A rise in the production of tea, milk and other food crops saw Kenya’s agriculture industry grow by 4.6 per cent last year compared to 2.3 per cent uptick in 2019.
The industry’s growth was in contrast to the dismal economic activity experienced across all other sectors as Kenya’s real Gross Domestic Product (GDP) contracted by 0.3 per cent compared to a growth of 5 per cent in 2019.
Globally, the real GDP contracted by 4.2 per cent last year compared to 2.7 per cent jump in 2019, a performance that was worse than the 2008/2009 global financial crisis period.
In the pandemic year, tea production went up by 24.1 per cent to 569.5 thousand tonnes from 458.8 thousand tonnes in 2019 on account of adequate rainfall in the country’s tea growing areas, the 2021 Economic Survey report notes.
The volume of marketed milk in the country increased by 2.1 per cent to 682.3 million last year from 668.2 million litres sold in 2019.
Further, cane farmers delivered six million tonnes of the produce to millers last year being an increase from 4.4 million tonnes of sugarcane delivered in the previous year.

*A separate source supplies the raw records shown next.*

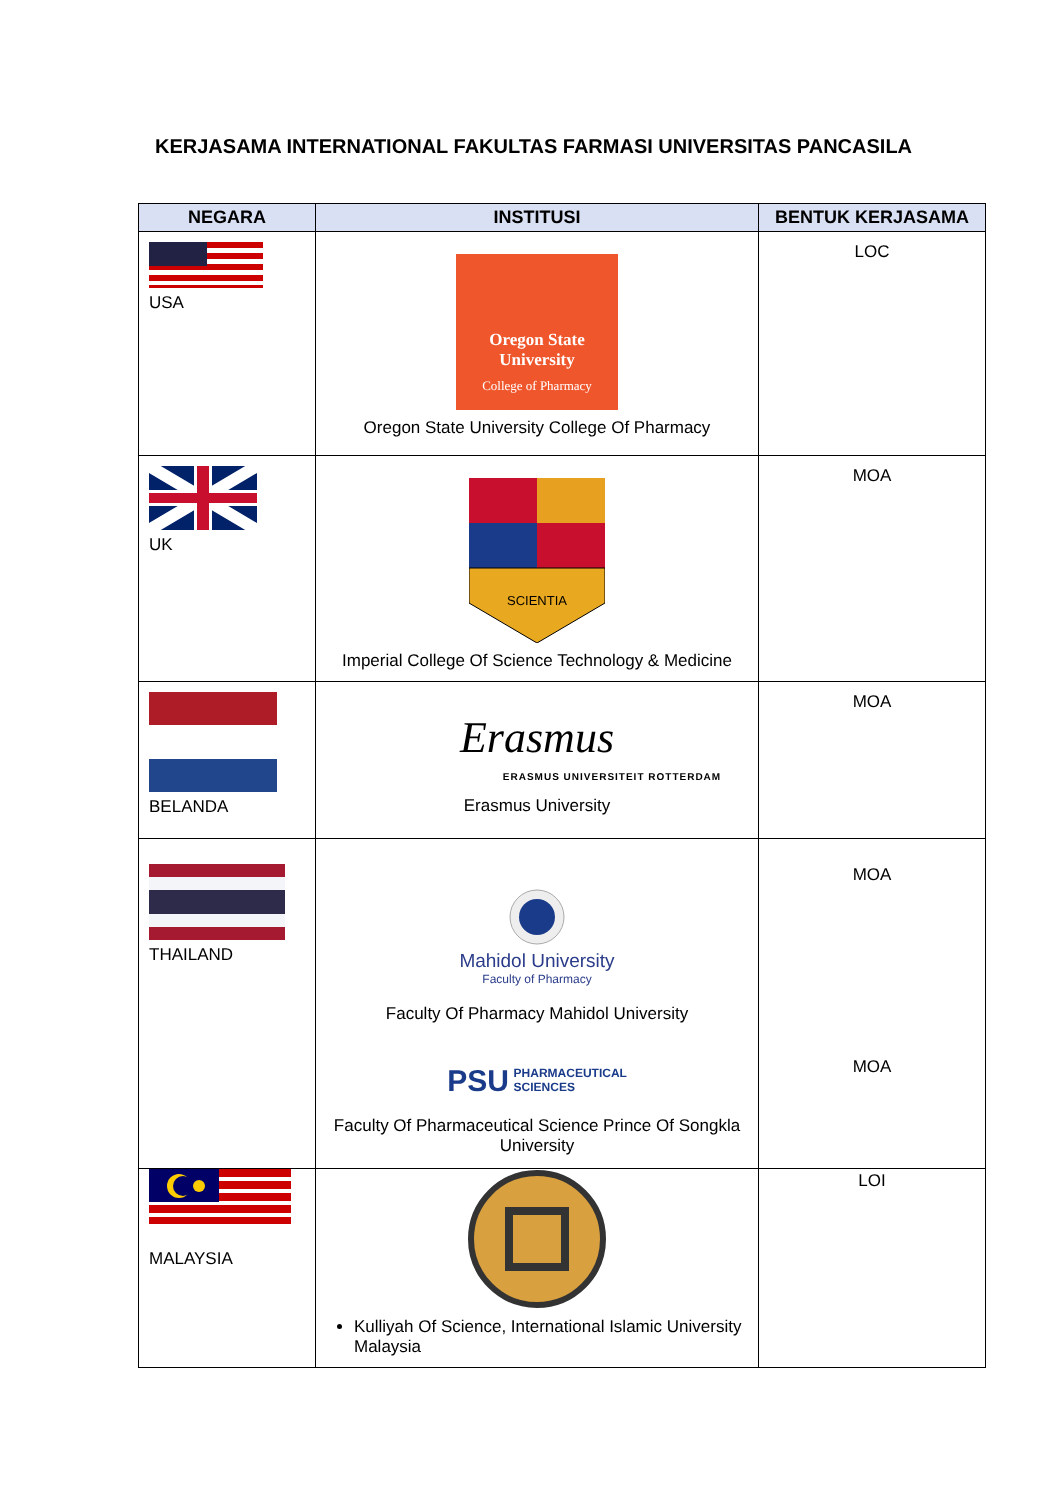KERJASAMA INTERNATIONAL FAKULTAS FARMASI UNIVERSITAS PANCASILA
| NEGARA | INSTITUSI | BENTUK KERJASAMA |
| --- | --- | --- |
| USA | Oregon State University College of Pharmacy Oregon State University College Of Pharmacy | LOC |
| UK | SCIENTIA Imperial College Of Science Technology & Medicine | MOA |
| BELANDA | Erasmus ERASMUS UNIVERSITEIT ROTTERDAM Erasmus University | MOA |
| THAILAND | Mahidol University Faculty of Pharmacy Faculty Of Pharmacy Mahidol University PSU PHARMACEUTICAL SCIENCES Faculty Of Pharmaceutical Science Prince Of Songkla University | MOA MOA |
| MALAYSIA | Kulliyah Of Science, International Islamic University Malaysia | LOI |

Overall, the value of marketed agricultural produce surged by 9.3 per cent to Kes509.7 billion last year from Kes466.3 billion in 2019.
In the pandemic year, however, maize production reduced by 4.3 per cent to 42.1 million bags from from 44 million bags realized in 2019.

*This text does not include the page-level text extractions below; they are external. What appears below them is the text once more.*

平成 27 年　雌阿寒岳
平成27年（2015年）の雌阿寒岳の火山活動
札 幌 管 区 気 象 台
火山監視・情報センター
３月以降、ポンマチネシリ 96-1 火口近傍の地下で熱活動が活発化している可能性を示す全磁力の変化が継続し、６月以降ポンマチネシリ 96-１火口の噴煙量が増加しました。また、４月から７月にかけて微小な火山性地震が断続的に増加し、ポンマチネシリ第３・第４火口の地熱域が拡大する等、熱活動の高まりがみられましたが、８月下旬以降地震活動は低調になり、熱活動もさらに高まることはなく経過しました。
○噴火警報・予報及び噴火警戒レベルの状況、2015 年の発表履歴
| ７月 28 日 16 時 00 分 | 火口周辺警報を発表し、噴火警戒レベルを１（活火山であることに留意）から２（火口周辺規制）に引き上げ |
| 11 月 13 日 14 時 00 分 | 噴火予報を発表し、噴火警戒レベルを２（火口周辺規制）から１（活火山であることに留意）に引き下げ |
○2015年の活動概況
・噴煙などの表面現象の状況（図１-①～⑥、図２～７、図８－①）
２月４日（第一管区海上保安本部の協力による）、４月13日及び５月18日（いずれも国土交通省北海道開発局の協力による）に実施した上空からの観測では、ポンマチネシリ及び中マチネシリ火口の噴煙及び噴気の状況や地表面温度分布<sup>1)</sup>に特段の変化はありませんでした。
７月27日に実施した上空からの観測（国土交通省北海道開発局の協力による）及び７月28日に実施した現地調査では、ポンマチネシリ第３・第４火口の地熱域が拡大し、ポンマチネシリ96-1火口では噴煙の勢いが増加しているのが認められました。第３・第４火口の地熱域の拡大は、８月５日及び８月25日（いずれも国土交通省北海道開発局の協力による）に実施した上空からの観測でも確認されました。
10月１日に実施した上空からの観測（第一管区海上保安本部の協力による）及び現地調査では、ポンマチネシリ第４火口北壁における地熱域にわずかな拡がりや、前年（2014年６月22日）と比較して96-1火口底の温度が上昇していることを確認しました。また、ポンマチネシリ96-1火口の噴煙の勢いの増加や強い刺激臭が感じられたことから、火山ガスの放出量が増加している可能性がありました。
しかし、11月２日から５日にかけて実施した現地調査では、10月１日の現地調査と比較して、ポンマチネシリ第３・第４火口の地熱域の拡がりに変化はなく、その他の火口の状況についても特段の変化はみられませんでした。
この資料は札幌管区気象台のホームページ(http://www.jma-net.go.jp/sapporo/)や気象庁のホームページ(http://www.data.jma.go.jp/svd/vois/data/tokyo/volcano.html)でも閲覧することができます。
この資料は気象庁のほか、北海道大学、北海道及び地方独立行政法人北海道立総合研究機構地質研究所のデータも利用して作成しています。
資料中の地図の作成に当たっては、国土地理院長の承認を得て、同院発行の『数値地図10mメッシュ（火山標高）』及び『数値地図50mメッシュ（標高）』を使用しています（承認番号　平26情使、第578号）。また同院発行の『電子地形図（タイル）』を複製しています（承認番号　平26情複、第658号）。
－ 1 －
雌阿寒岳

Similarly, coffee output reduced to 36.9 thousand tonnes in 2019/20 from 45.0 thousand tonnes in 2018/19.
Kenya is a leading producer of tea and coffee, as well as the third-leading exporter of fresh produce, such as cabbages, onions and mangoes. The sector contributes about 33 per cent of Kenya’s GDP while providing jobs to more than 40 per cent of the total population.